Sunday, June 19, 2011

YouTube Discoveries #1

S lately I'm been listening to a lot of music on YouTube. It's really become a great resource for checking out stuff. Since I'm an old fart, most of my 'discoveries' are actually twenty-plus years old, but they're new to me. So every now and then, let me share some discoveries. Here are three:



'Young, Gifted and Black' by Bob and Marcia: This song's a bit of an obsession for me, lately. It's certainly not that I can relate to it: I'm precisely zero for three, after all. It's the exuberance of it.

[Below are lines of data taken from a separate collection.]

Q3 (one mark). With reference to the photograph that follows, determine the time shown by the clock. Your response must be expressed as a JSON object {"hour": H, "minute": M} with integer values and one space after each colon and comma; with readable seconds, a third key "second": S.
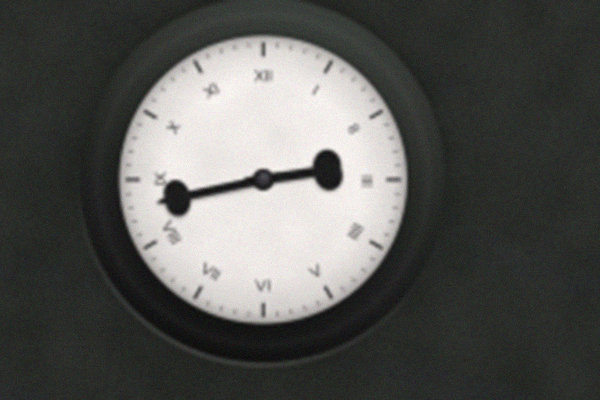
{"hour": 2, "minute": 43}
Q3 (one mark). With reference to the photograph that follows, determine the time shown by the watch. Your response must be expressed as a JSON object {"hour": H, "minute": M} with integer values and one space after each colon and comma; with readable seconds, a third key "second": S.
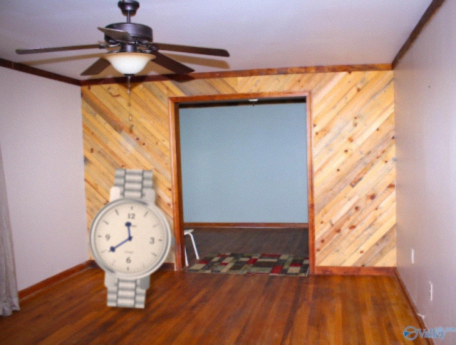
{"hour": 11, "minute": 39}
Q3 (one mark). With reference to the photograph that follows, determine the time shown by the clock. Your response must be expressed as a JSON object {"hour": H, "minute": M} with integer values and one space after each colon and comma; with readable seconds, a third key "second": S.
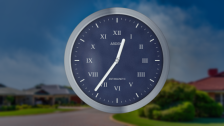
{"hour": 12, "minute": 36}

I'm really loving Jamaican music lately, and I've been excited to learn that rocksteady - which I had always brushed off as a mere transition between ska and reggae not worth consideration on its own - happens in fact to be an amazing genre itself. Affirming, in this present case, when drenched in one of the greatest things ever: happy strings. Too often, strings are used outside of chamber music merely to create a morose sense of sadness. It's amazing when they're used to cheer people up - like in so much disco. Here, the strings bear the optimism of empowered youth entirely successfully.

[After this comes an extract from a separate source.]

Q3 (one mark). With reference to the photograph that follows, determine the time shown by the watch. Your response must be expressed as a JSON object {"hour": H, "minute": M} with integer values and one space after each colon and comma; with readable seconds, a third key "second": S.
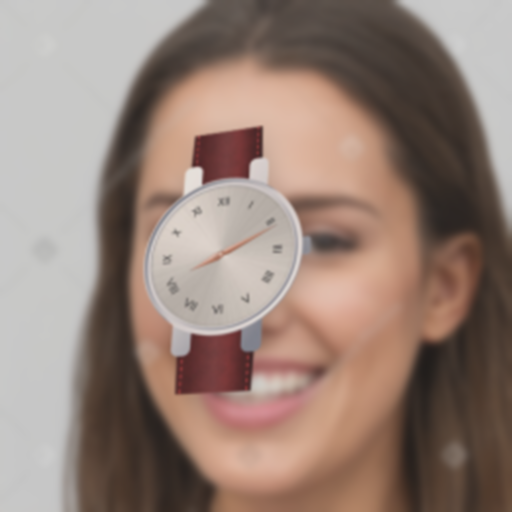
{"hour": 8, "minute": 11}
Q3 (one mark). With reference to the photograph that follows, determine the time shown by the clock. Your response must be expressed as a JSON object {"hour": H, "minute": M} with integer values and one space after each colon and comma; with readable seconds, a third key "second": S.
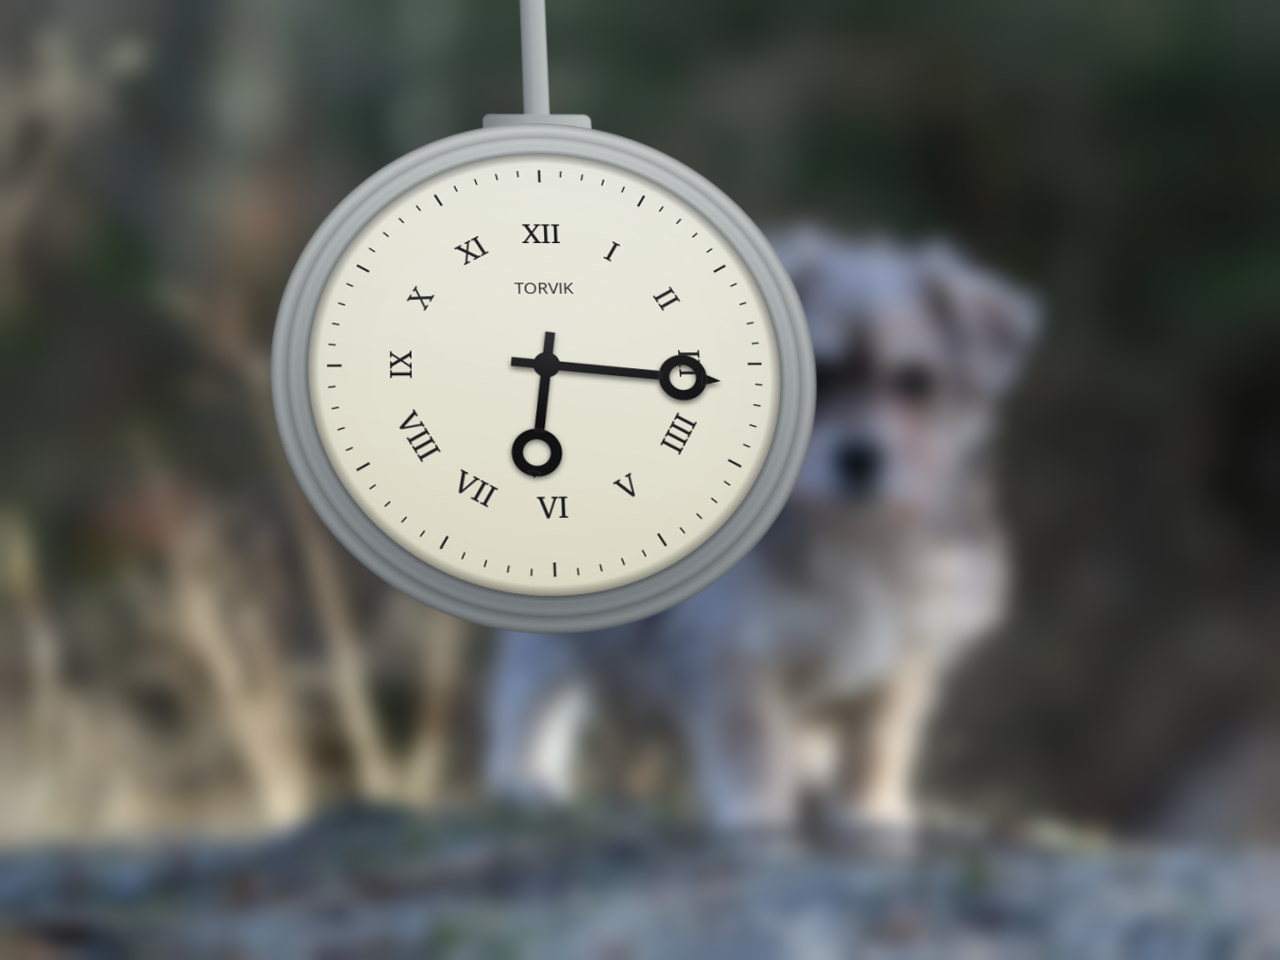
{"hour": 6, "minute": 16}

'Baby I Love You So' by Colourbox: I came to this song bit by bit - first, Augustus Pablo's "King Tubby Meets the Rockers Uptown", which I've heard a million times down the years. It was through the kind people at YouTube that I discovered that dub's 'original version' - "Baby I Love You So" by Jacob Miller, an amazing song and an amazing track in its won right. From there it went to here: all I knew about Colourbox was that they were half of M/A/R/R/S, who made "Pump Up the Volume". Turns out their own work is pretty great, too - and here's a perfect example, a symphony of 80s studio-overdubbing, my perhaps all-time favourite soundscape, pulsating behind a breathy female vocalist like Massive Attack would do a few years later. If there is a heaven, this is what music sounds like there.

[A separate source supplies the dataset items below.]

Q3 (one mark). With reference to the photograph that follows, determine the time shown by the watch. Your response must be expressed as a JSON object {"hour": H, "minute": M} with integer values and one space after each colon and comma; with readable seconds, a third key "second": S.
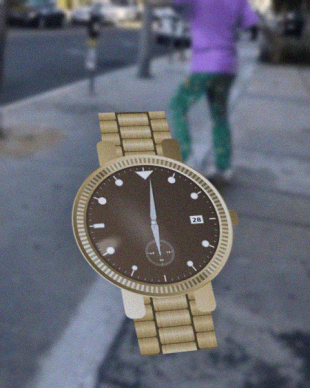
{"hour": 6, "minute": 1}
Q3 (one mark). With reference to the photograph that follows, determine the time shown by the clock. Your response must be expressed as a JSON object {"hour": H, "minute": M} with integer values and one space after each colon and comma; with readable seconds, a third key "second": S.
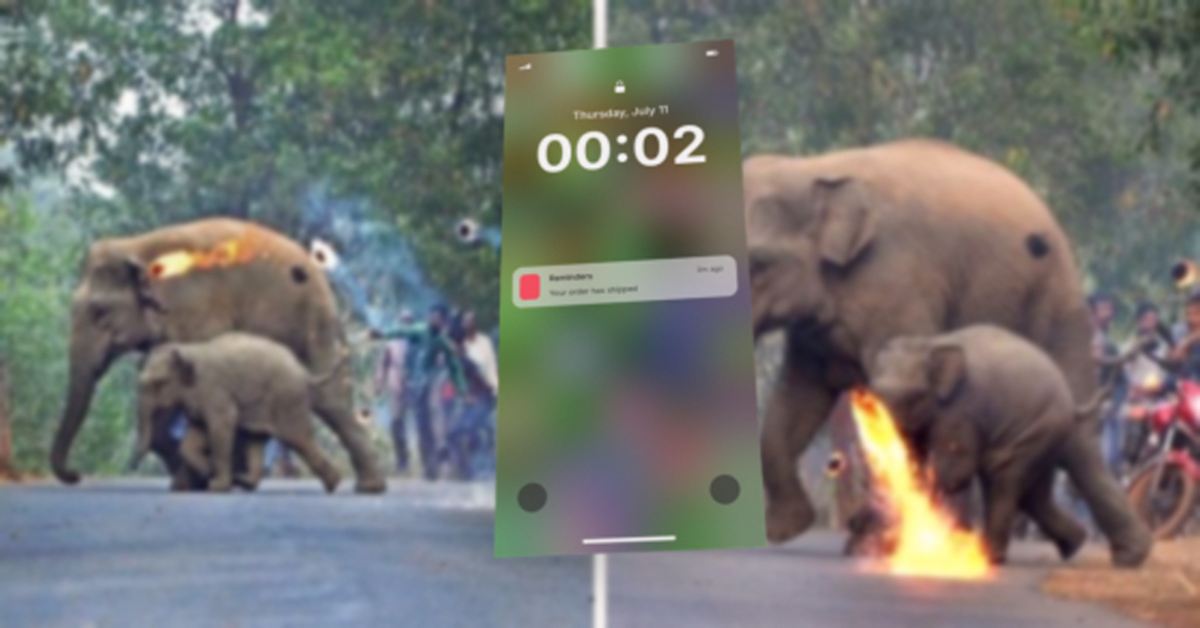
{"hour": 0, "minute": 2}
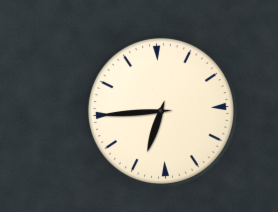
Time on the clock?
6:45
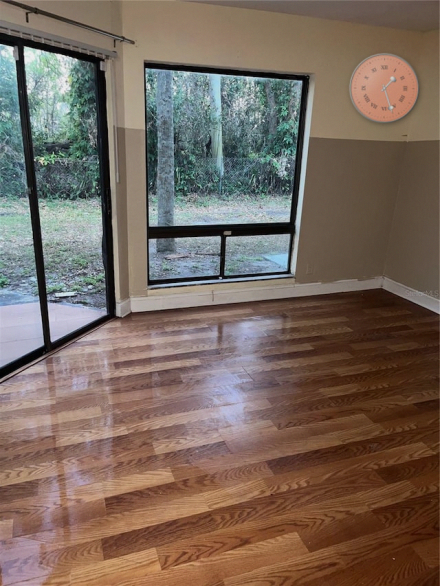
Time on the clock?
1:27
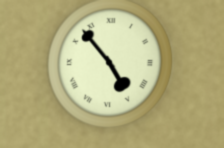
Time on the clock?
4:53
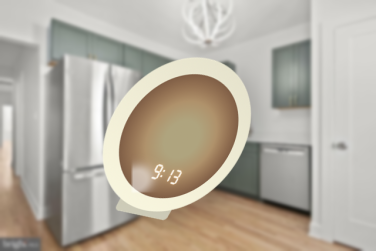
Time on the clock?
9:13
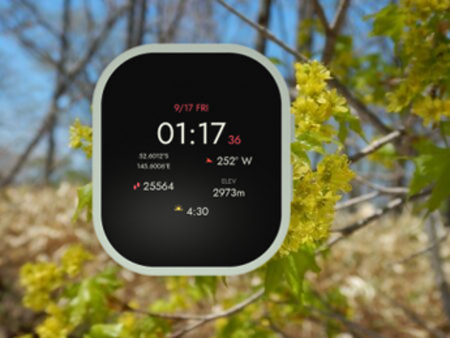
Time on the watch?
1:17:36
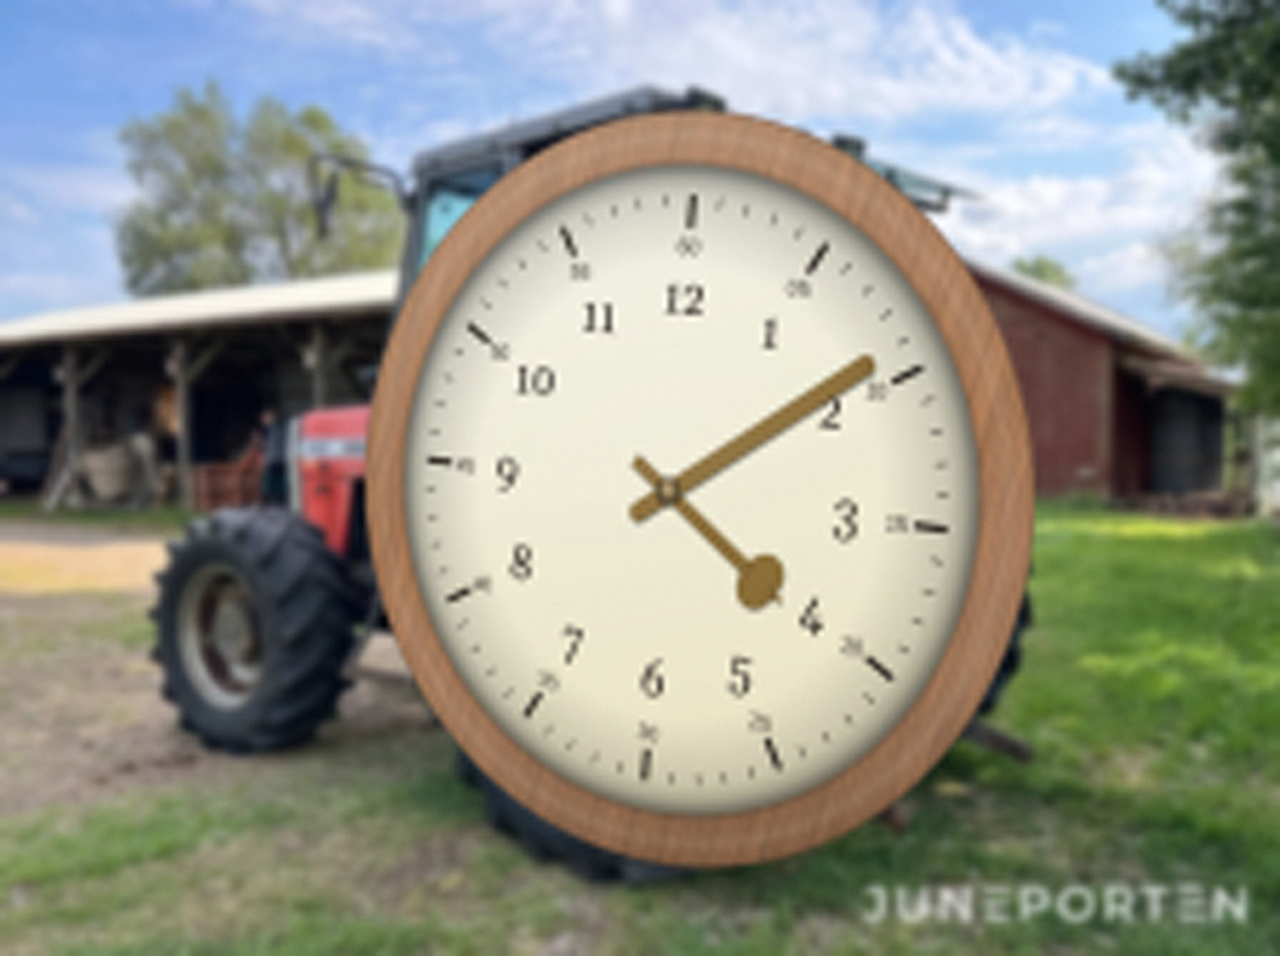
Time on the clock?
4:09
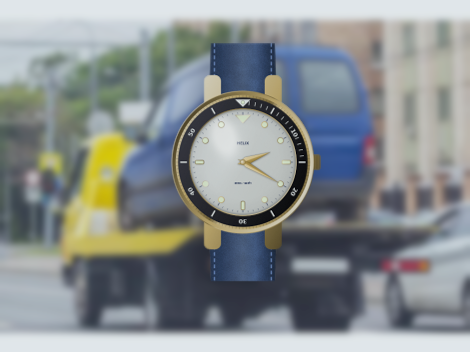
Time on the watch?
2:20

'Tarantula' by This Mortal Coil: Heaven can't sound like this, though, or people might think twice before going there. Colourbox were a 4AD group, which led me to This Mortal Coil, less a 'group' than a project that periodically brought 4AD signees together for Golden Palominos-style projects. Collaborative, but obviously not 'jammy' - this is 4AD, after all. And being 4AD, it's hauntingly gorgeous and evocative, while being cold as ice and emotionally distant. It's a brittle statuette, liable to shatter into pieces at any minute. It's heart-stopping, but you'll never cuddle up with it to keep you warm. Turns out, oddly enough, to be a cover of Colourbox. How circular life is, eh?